When you repeat the entries, reproduce each line exactly and omit every picture.

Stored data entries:
------------

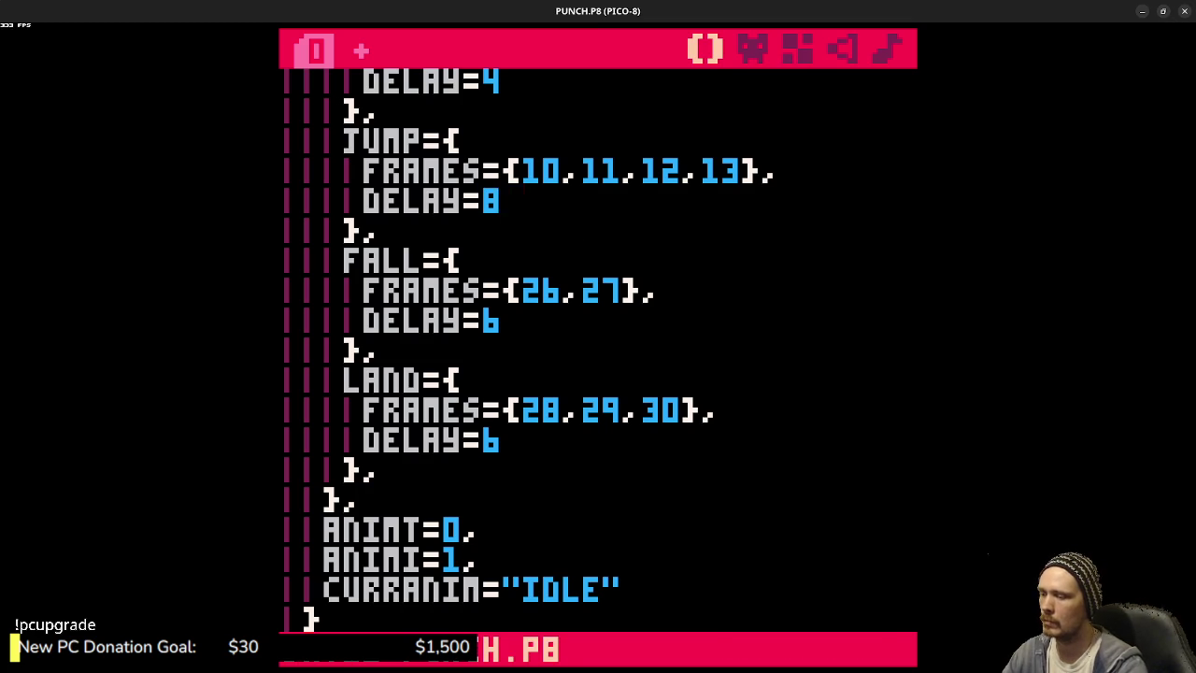
key("ctrl+r")
- Jump repeatedly while running left and right to watch the slower jump animation
key("z")
key("z")
key("Left")
key("z")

------------

YOUR RESPONSE:
key("ctrl+r")
- Jump repeatedly while running left and right to watch the slower jump animation
key("z")
key("z")
key("Left")
key("z")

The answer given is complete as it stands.